Governo conhece estudos que permitiriam tirar ao custo do novo aeroporto 2,5 mil milhões de euros

02.04.2007 - 09:34 Por José Manuel Fernandes
O Governo tem em cima da mesa um estudo preliminar que mostra ser possível construir o novo aeroporto de Lisboa na margem sul do Tejo com menos impacte ambiental, melhores acessibilidades e custos muito inferiores aos da Ota.
O dossier entregue a José Sócrates, e que é do conhecimento do ministro Mário Lino, não é um documento definitivo, pois implica estudos completares, mas defende uma solução que pouparia, na construção do aeroporto e nas acessibilidades, até 2,5 mil milhões de euros.
Desenvolvido por uma equipa dinamizada pelo professor do Instituto Superior Técnico José Manuel Viegas, o estudo iniciou-se depois de aquele docente ter manifestado ao ministro das Obras Públicas, Mário Lino, o seu desconforto com a opção pela Ota. O próprio ministro o estimulou a propor localizações alternativas, o que fez utilizando metodologias que não estavam disponíveis há dez anos. A Confederação da Indústria Portuguesa (CIP) tem apoiado o desenvolvimento destes trabalhos, tendo-se disponibilizado para pagar uma análise de viabilidade mais aprofundada, já que o Governo não mostrou ter interesse em fazê-lo.
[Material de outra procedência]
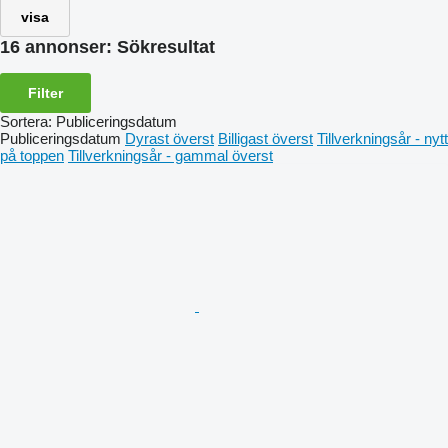
visa
16 annonser:
Sökresultat
Filter
Sortera
:
Publiceringsdatum
Publiceringsdatum
Dyrast överst
Billigast överst
Tillverkningsår - nytt
på toppen
Tillverkningsår - gammal överst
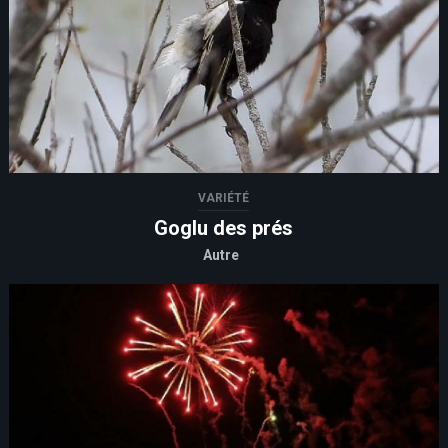
VARIÉTÉ
Goglu des prés
Autre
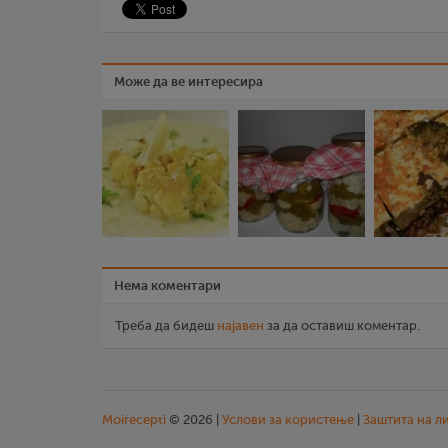
Може да ве интересира
Нема коментари
Треба да бидеш
најавен
за да оставиш коментар.
Moirecepti
© 2026 |
Услови за користење
|
Заштита на л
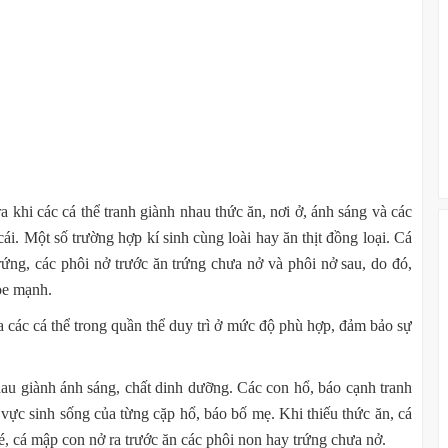
a khi các cá thể tranh giành nhau thức ăn, nơi ở, ánh sáng và các
ái. Một số trường hợp kí sinh cùng loài hay ăn thịt đồng loại. Cá
trứng, các phôi nở trước ăn trứng chưa nở và phôi nở sau, do đó,
hỏe mạnh.
 các cá thể trong quần thể duy trì ở mức độ phù hợp, đảm bảo sự
hau giành ánh sáng, chất dinh dưỡng. Các con hổ, báo cạnh tranh
vực sinh sống của từng cặp hổ, báo bố mẹ. Khi thiếu thức ăn, cá
bé, cá mập con nở ra trước ăn các phôi non hay trứng chưa nở.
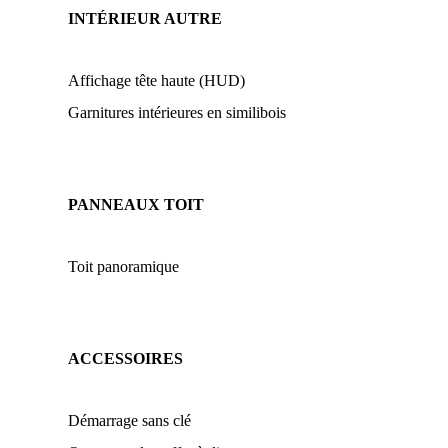
INTÉRIEUR AUTRE
Affichage tête haute (HUD)
Garnitures intérieures en similibois
PANNEAUX TOIT
Toit panoramique
ACCESSOIRES
Démarrage sans clé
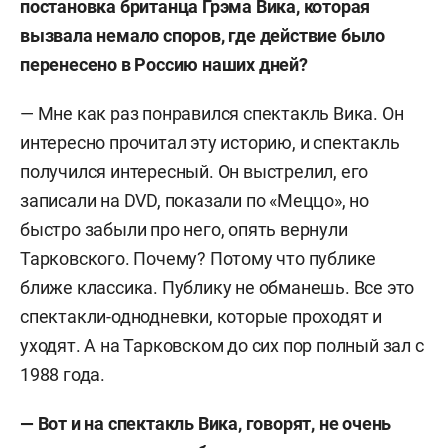
постановка британца Грэма Вика, которая
вызвала немало споров, где действие было
перенесено в Россию наших дней?
— Мне как раз понравился спектакль Вика. Он
интересно прочитал эту историю, и спектакль
получился интересный. Он выстрелил, его
записали на DVD, показали по «Меццо», но
быстро забыли про него, опять вернули
Тарковского. Почему? Потому что публике
ближе классика. Публику не обманешь. Все это
спектакли-однодневки, которые проходят и
уходят. А на Тарковском до сих пор полный зал с
1988 года.
— Вот и на спектакль Вика, говорят, не очень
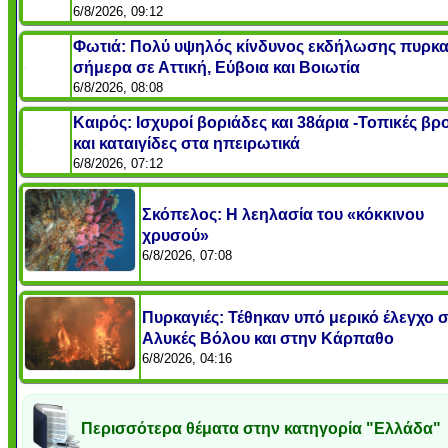
6/8/2026, 09:12
Φωτιά: Πολύ υψηλός κίνδυνος εκδήλωσης πυρκα
σήμερα σε Αττική, Εύβοια και Βοιωτία
6/8/2026, 08:08
Καιρός: Ισχυροί βοριάδες και 38άρια -Τοπικές βρ
και καταιγίδες στα ηπειρωτικά
6/8/2026, 07:12
Σκόπελος: Η λεηλασία του «κόκκινου
χρυσού»
6/8/2026, 07:08
Πυρκαγιές: Τέθηκαν υπό μερικό έλεγχο σ
Αλυκές Βόλου και στην Κάρπαθο
6/8/2026, 04:16
Περισσότερα θέματα στην κατηγορία "Ελλάδα"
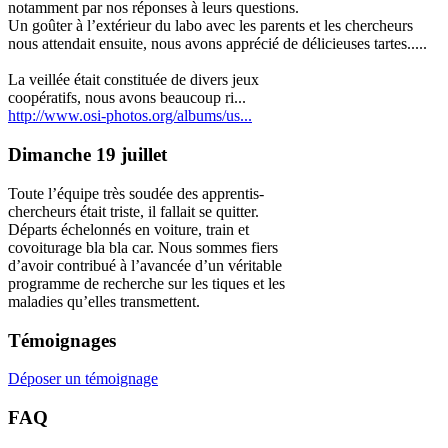
notamment par nos réponses à leurs questions.
Un goûter à l’extérieur du labo avec les parents et les chercheurs
nous attendait ensuite, nous avons apprécié de délicieuses tartes.....
La veillée était constituée de divers jeux
coopératifs, nous avons beaucoup ri...
http://www.osi-photos.org/albums/us...
Dimanche 19 juillet
Toute l’équipe très soudée des apprentis-
chercheurs était triste, il fallait se quitter.
Départs échelonnés en voiture, train et
covoiturage bla bla car. Nous sommes fiers
d’avoir contribué à l’avancée d’un véritable
programme de recherche sur les tiques et les
maladies qu’elles transmettent.
Témoignages
Déposer un témoignage
FAQ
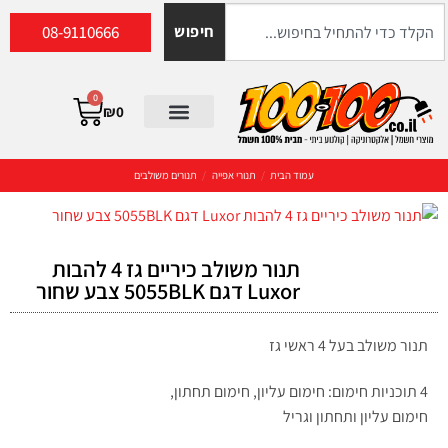
08-9110666
חיפוש
0
₪
0
עמוד הבית
/
תנורי אפייה
/
תנורים משולבים
תנור משולב כיריים גז 4 להבות
Luxor דגם 5055BLK צבע שחור
תנור משולב בעל 4 ראשי גז
4 תוכניות חימום: חימום עליון, חימום תחתון,
חימום עליון ותחתון וגריל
O Presidente da República, Cavaco Silva, está a par da existência destas alternativas à Ota, umas localizadas junto ao Poceirão, outras na zona de Faias, ambas não muito distantes de Rio Frio, mas sem acarretarem o tipo de impactes ambientais negativos. Contudo, o secretário de Estado das Obras Públicas, Paulo Campos, escreveu esta semana no jornal oficial do PS, o Acção Socialista, que, "até este preciso momento, que se saiba, não existe qualquer dado novo que justifique ou que nos aconselhe a reanalisar o que quer que seja". Campos dirigia-se aos que, no PS, têm defendido a necessidade de voltar a estudar o problema, em especial os dois antigos ministros mais responsáveis pela escolha da Ota: João Cravinho e Elisa Ferreira.
Os problemas da Ota
A opção pela Ota nunca foi pacífica. O estudo de impacte ambiental, considerado como o principal responsável pelo "chumbo" de Rio Frio, não era taxativo. Até porque os custos ambientais do novo aeroporto na Ota não são negligenciáveis. Será necessário abater sobreiros, desviar cursos de água, aterrar zonas alagadiças e as pistas também se situam num corredor ecológico de aves.
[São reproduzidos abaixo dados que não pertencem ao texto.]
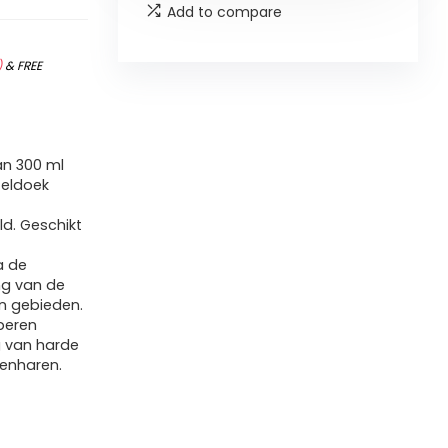
Add to compare
)
&
FREE
an 300 ml
zeldoek
d. Geschikt
a de
ing van de
en gebieden.
bberen
g van harde
renharen.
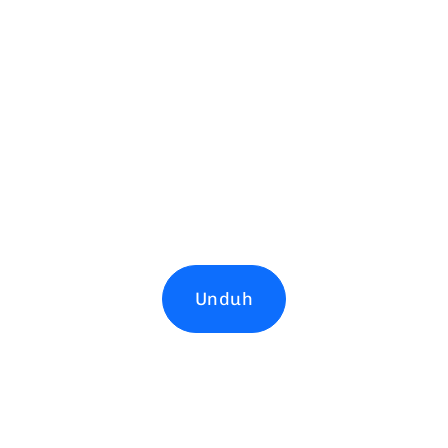
Unduh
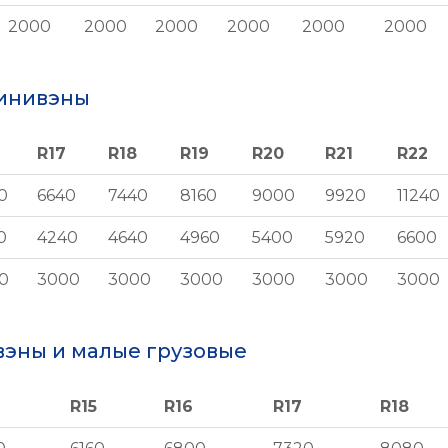
2000
2000
2000
2000
2000
2000
минивэны
R17
R18
R19
R20
R21
R22
R17
R18
R19
R20
R21
R22
0
6640
7440
8160
9000
9920
11240
0
4240
4640
4960
5400
5920
6600
0
3000
3000
3000
3000
3000
3000
вэны и малые грузовые
R15
R16
R17
R18
R15
R16
R17
R18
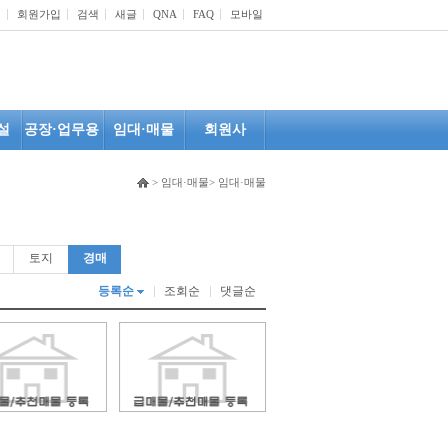
인
회원가입
검색
새글
QNA
FAQ
모바일
설
공장·업무용
임대·매물
회원사
> 임대·매물> 임대·매물
토지
경매
등록순
조회순
댓글순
Por outro lado, a opção pela Ota implica um investimento muito elevado só em movimentação de terras. O total de metros cúbicos a deslocar equivale a uma coluna com as dimensões de um campo de futebol e... 10 quilómetros de altura. A zona do aeroporto pode provocar problemas operacionais (ventos cruzados, nevoeiros) e é tão apertada que qualquer expansão futura será impossível. Por fim, como se soube nas últimas semanas, ao interferir com corredores aéreos utilizados pelas Forças Armadas, ainda se distingue o número máximo de voos que pode comportar por hora, apesar de possuir duas pistas. Os primeiros estudos indicavam que dificilmente suportará muito mais movimentos do que previstos para a capacidade limite do aeroporto da Portela.
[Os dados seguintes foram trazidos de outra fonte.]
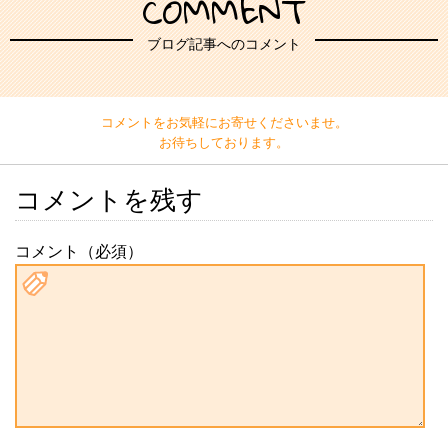
COMMENT
ブログ記事へのコメント
コメントをお気軽にお寄せくださいませ。
お待ちしております。
コメントを残す
コメント（必須）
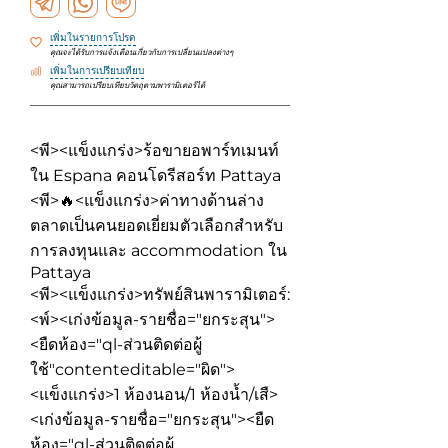
เพิ่มในรายการโปรด
คุณจะได้รับการแจ้งเตือนเกี่ยวกับการเปลี่ยนแปลงต่างๆ
เพิ่มในการเปรียบเทียบ
คุณสามารถเปรียบเทียบวัตถุตามพารามิเตอร์ได้
<พี><แข็งแกร่ง>ร้อขายอพาร์ทเมนท์
ใน Espana คอนโดรีสอร์ท Pattaya
<พี>🔥<แข็งแกร่ง>ค่าทางด้านล่าง
ตลาดเป็นคนยอดเยี่ยมตัวเลือกสำหรับ
การลงทุนและ accommodation ใน
Pattaya
<พี><แข็งแกร่ง>ทรัพย์สินพารามิเตอร์:
<พ์><เก่งข้อมูล-รายชื่อ="ยกระสุน">
<ยืดห้อง="ql-ส่วนติดต่อผู้
ใช้"contenteditable="ผิด">
<แข็งแกร่ง>1 ห้องนอน/1 ห้องน้ำ
/เสื>
<เก่งข้อมูล-รายชื่อ="ยกระสุน"><ยืด
ห้อง="ql-ส่วนติดต่อผู้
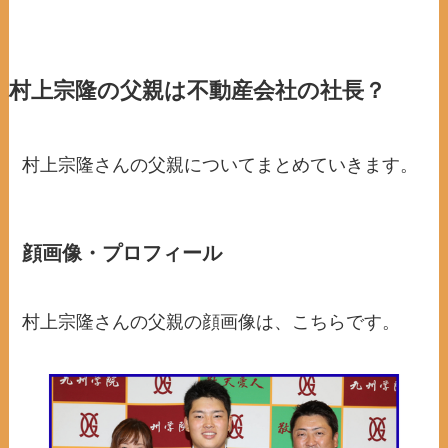
村上宗隆の父親は不動産会社の社長？
村上宗隆さんの父親についてまとめていきます。
顔画像・プロフィール
村上宗隆さんの父親の顔画像は、こちらです。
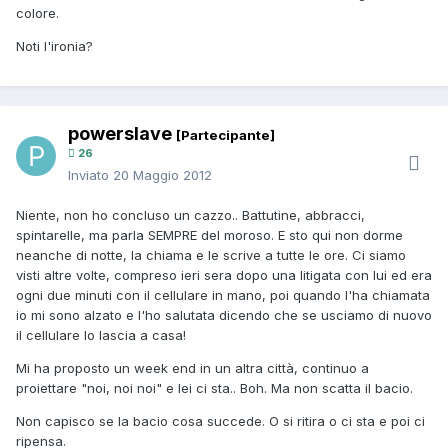
colore.
Noti l'ironia?
powerslave
[Partecipante]
26
Inviato
20 Maggio 2012
Niente, non ho concluso un cazzo.. Battutine, abbracci,
spintarelle, ma parla SEMPRE del moroso. E sto qui non dorme
neanche di notte, la chiama e le scrive a tutte le ore. Ci siamo
visti altre volte, compreso ieri sera dopo una litigata con lui ed era
ogni due minuti con il cellulare in mano, poi quando l'ha chiamata
io mi sono alzato e l'ho salutata dicendo che se usciamo di nuovo
il cellulare lo lascia a casa!
Mi ha proposto un week end in un altra città, continuo a
proiettare "noi, noi noi" e lei ci sta.. Boh. Ma non scatta il bacio.
Non capisco se la bacio cosa succede. O si ritira o ci sta e poi ci
ripensa.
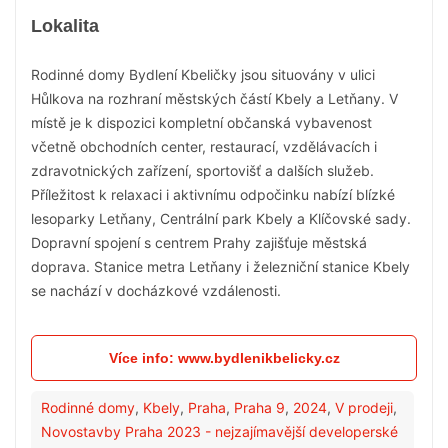
Lokalita
Rodinné domy Bydlení Kbeličky jsou situovány v ulici
Hůlkova na rozhraní městských částí Kbely a Letňany. V
místě je k dispozici kompletní občanská vybavenost
včetně obchodních center, restaurací, vzdělávacích i
zdravotnických zařízení, sportovišť a dalších služeb.
Příležitost k relaxaci i aktivnímu odpočinku nabízí blízké
lesoparky Letňany, Centrální park Kbely a Klíčovské sady.
Dopravní spojení s centrem Prahy zajišťuje městská
doprava. Stanice metra Letňany i železniční stanice Kbely
se nachází v docházkové vzdálenosti.
Více info: www.bydlenikbelicky.cz
Rodinné domy
,
Kbely
,
Praha
,
Praha 9
,
2024
,
V prodeji
,
Novostavby Praha 2023 - nejzajímavější developerské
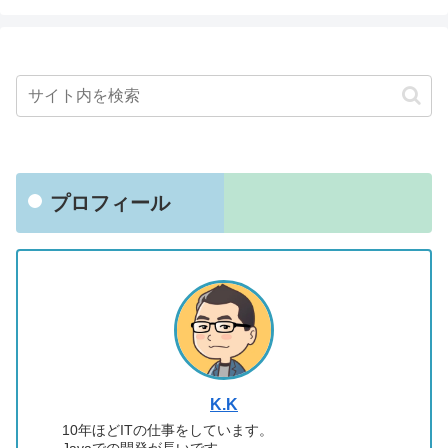
プロフィール
K.K
10年ほどITの仕事をしています。
Javaでの開発が長いです。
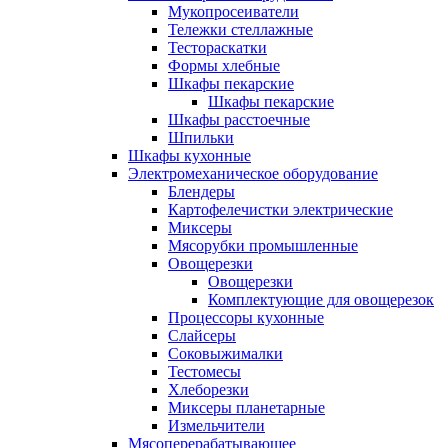
Мукопросеиватели
Тележки стеллажные
Тестораскатки
Формы хлебные
Шкафы пекарские
Шкафы пекарские
Шкафы расстоечные
Шпильки
Шкафы кухонные
Электромеханическое оборудование
Блендеры
Картофелечистки электрические
Миксеры
Мясорубки промышленные
Овощерезки
Овощерезки
Комплектующие для овощерезок
Процессоры кухонные
Слайсеры
Соковыжималки
Тестомесы
Хлеборезки
Миксеры планетарные
Измельчители
Мясоперерабатывающее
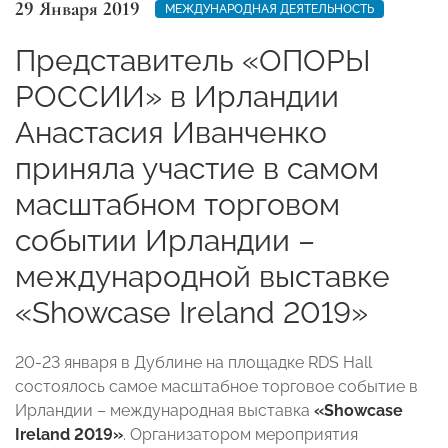
29 Января 2019
МЕЖДУНАРОДНАЯ ДЕЯТЕЛЬНОСТЬ
Представитель «ОПОРЫ
РОССИИ» в Ирландии
Анастасия Иванченко
приняла участие в самом
масштабном торговом
событии Ирландии –
международной выставке
«Showcase Ireland 2019»
20-23 января в Дублине на площадке RDS Hall
состоялось самое масштабное торговое событие в
Ирландии – международная выставка
«Showcase
Ireland 2019»
. Организатором
мероприятия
Os especialistas que têm trabalhado com José Manuel Viegas também estão preocupados com as consequências daquela localização para a rede viária e rodoviária da Grande Lisboa. Um dos factores que os levaram a regressar ao problema foi a opção, tomada pelo Governo de Durão Barroso, de fazer entrar o TGV em Portugal por Elvas, ligando-o à linha Lisboa-Porto em Lisboa. Quando João Cravinho participou na decisão de escolher a Ota o modelo adoptado era o do "T deitado", em que a linha seguia de Cáceres até à linha Lisboa-Porto, juntando-se a ela num ponto que não ficaria muito longe da Ota. Isso criaria nessa zona um verdadeiro e importante centro logístico.